Re: [PATCH v7 08/14] KVM: arm64: Enable KVM_CAP_MEMORY_FAULT_INFO and annotate fault in the stage-2 fault handler

Sean Christopherson <seanjc@xxxxxxxxxx> · Mon, 4 Mar 2024 12:32:51 -0800

On Mon, Mar 04, 2024, Oliver Upton wrote:
> On Mon, Mar 04, 2024 at 08:00:15PM +0000, Oliver Upton wrote:
> > On Thu, Feb 15, 2024 at 11:53:59PM +0000, Anish Moorthy wrote:
> > 
> > [...]
> > 
> > > +	if (is_error_noslot_pfn(pfn)) {
> > > +		kvm_prepare_memory_fault_exit(vcpu, gfn * PAGE_SIZE, PAGE_SIZE,
> > > +					      write_fault, exec_fault, false);
> > 
> > Hmm... Reinterpreting the fault context into something that wants to be
> > arch-neutral might make this a bit difficult for userspace to
> > understand.
> > 
> > The CPU can take an instruction abort on an S1PTW due to missing write
> > permissions, i.e. hardware cannot write to the stage-1 descriptor for an
> > AF or DBM update. In this case HPFAR points to the IPA of the stage-1
> > descriptor that took the fault, not the target page.
> > 
> > It would seem this gets expressed to userspace as an intent to write and
> > execute on the stage-1 page tables, no?
> 
> Duh, kvm_vcpu_trap_is_exec_fault() (not to be confused with
> kvm_vcpu_trap_is_iabt()) filters for S1PTW, so this *should*
> shake out as a write fault on the stage-1 descriptor.
> 
> With that said, an architecture-neutral UAPI may not be able to capture
> the nuance of a fault. This UAPI will become much more load-bearing in
> the future, and the loss of granularity could become an issue.

What is the possible fallout from loss of granularity/nuance?  E.g. if the worst
case scenario is that KVM may exit to userspace multiple times in order to resolve
the problem, IMO that's an acceptable cost for having "dumb", common uAPI.
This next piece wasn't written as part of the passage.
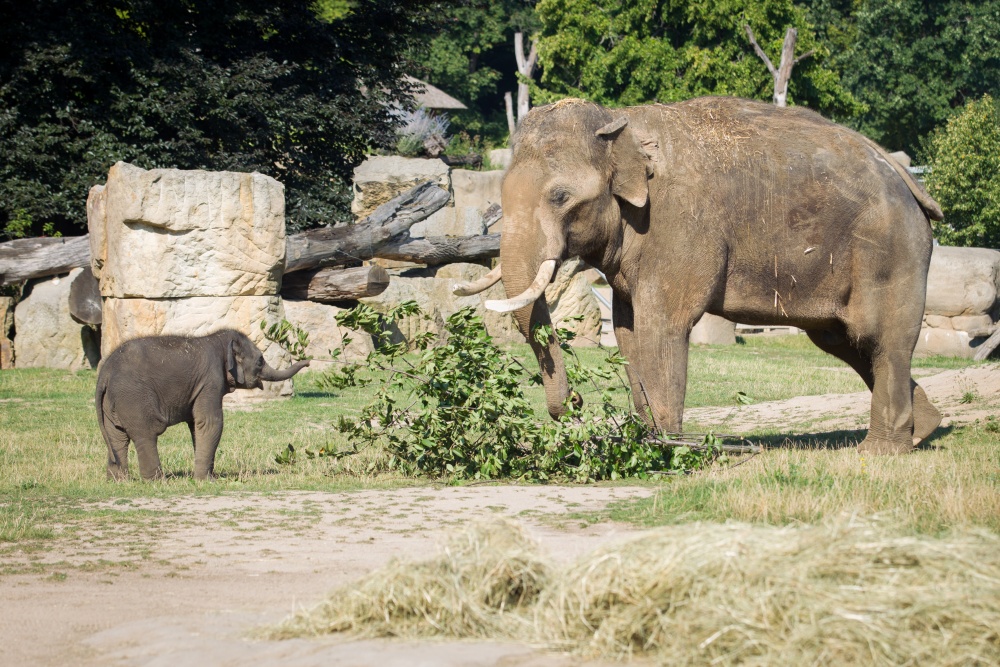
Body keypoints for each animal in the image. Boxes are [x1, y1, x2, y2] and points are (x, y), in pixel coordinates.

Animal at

The intent/contract of the exit to userspace isn't for userspace to be able to
completely understand what fault occurred, but rather for KVM to communicate what
action userspace needs to take in order for KVM to make forward progress.
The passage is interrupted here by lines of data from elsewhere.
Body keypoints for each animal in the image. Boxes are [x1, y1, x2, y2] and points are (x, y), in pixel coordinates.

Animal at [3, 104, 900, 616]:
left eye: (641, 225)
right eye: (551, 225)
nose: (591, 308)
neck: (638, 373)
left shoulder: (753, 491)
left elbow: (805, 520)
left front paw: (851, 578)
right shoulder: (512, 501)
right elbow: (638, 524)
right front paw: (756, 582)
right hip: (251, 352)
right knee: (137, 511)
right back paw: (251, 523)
> Marc had some ideas about forwarding the register state to userspace
> directly, which should be the right level of information for _any_ fault
> taken to userspace.

I don't know enough about ARM to weigh in on that side of things, but for x86
this definitely doesn't hold true.  E.g. on the x86 side, KVM intentionally sets
reserved bits in SPTEs for "caching" emulated MMIO accesses, and the resulting
fault captures the "reserved bits set" information in register state.  But that's
purely an (optional) imlementation detail of KVM that should never be exposed to
userspace.

Ditto for things like access tracking on hardware without A/D bits, and shadow
paging, which again can generate fault state that is inscrutable/misleading
without context that only KVM knows (and shouldn't expose to userspace).